**YOUR GOAL:** Return the passage on governance and access control below word for word, in full.
------ GIVEN PASSAGE ------
1. Governance and Risk Management
Governance and risk management is where auditors confirm that leadership owns the compliance program, not just the security team. They look for a formal risk assessment methodology, a risk register with named owners, and evidence that management reviews and acts on it at least annually. Without documented executive accountability, every technical control you show them is harder to rely on.
Evidence auditors ask for:
- Board or executive meeting minutes referencing security and risk review
- A current risk register with likelihood/impact ratings and assigned owners
- A RACI or equivalent chart showing who is responsible for each control area
- A formal risk assessment report from within the last 12 months
Common gap: The risk register exists but has not been updated since the last audit; risks added after the observation window started are treated as unaddressed.
2. Security and Access Control
Access control is typically where auditors spend the most time. They want to see that access follows least-privilege, that provisioning and de-provisioning are systematic, and that someone reviews who has what access on a defined schedule. For 2026, embeddings stores, AI API keys, and model deployment roles must appear in access reviews alongside production database permissions. See which controls auditors check first for the typical sampling sequence.
------ INFORMATION SUPPLIED ------
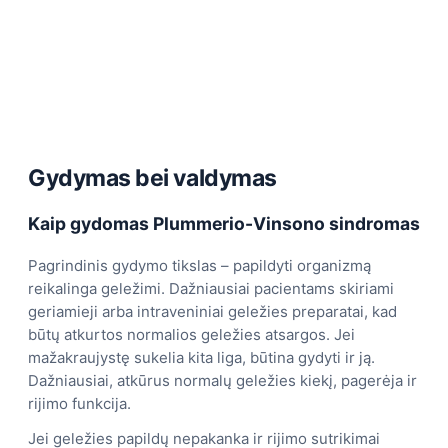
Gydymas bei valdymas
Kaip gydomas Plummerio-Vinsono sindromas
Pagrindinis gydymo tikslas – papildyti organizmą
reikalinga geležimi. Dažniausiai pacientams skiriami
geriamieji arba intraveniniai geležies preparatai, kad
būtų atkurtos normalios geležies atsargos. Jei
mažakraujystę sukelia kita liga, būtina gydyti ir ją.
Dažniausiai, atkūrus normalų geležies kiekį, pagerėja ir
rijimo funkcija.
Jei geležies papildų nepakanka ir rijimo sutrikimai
------
------ INFORMATION SUPPLIED ------
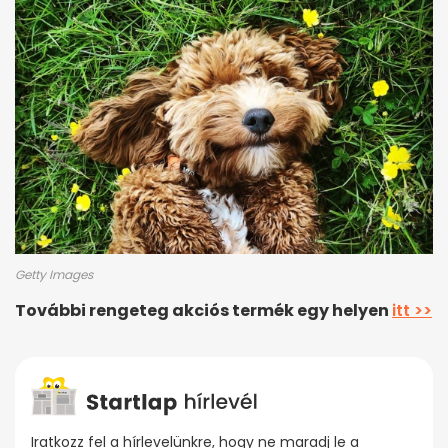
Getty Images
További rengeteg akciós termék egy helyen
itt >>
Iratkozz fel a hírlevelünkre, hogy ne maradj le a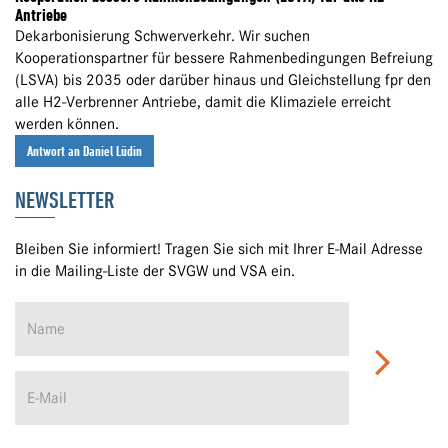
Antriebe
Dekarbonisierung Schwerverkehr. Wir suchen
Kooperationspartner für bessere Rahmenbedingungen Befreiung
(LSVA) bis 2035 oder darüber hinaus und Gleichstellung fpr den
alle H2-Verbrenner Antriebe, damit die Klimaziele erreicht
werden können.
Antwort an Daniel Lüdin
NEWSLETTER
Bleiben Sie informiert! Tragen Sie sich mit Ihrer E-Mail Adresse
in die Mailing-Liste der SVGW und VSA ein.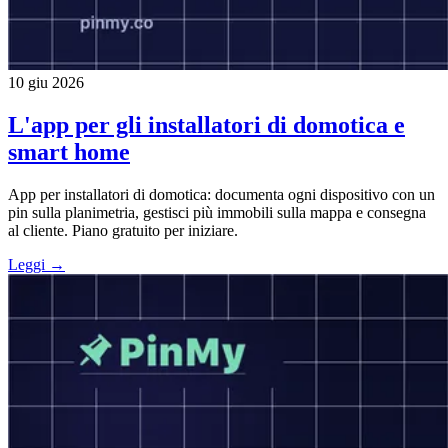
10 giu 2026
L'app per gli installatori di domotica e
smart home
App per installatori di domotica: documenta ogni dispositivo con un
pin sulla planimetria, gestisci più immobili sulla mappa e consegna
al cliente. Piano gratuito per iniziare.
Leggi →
------
**WRITTEN REPLY:**
1. Governance and Risk Management
Governance and risk management is where auditors confirm that leadership owns the compliance program, not just the security team. They look for a formal risk assessment methodology, a risk register with named owners, and evidence that management reviews and acts on it at least annually. Without documented executive accountability, every technical control you show them is harder to rely on.
Evidence auditors ask for:
- Board or executive meeting minutes referencing security and risk review
- A current risk register with likelihood/impact ratings and assigned owners
- A RACI or equivalent chart showing who is responsible for each control area
- A formal risk assessment report from within the last 12 months
Common gap: The risk register exists but has not been updated since the last audit; risks added after the observation window started are treated as unaddressed.
2. Security and Access Control
Access control is typically where auditors spend the most time. They want to see that access follows least-privilege, that provisioning and de-provisioning are systematic, and that someone reviews who has what access on a defined schedule. For 2026, embeddings stores, AI API keys, and model deployment roles must appear in access reviews alongside production database permissions. See which controls auditors check first for the typical sampling sequence.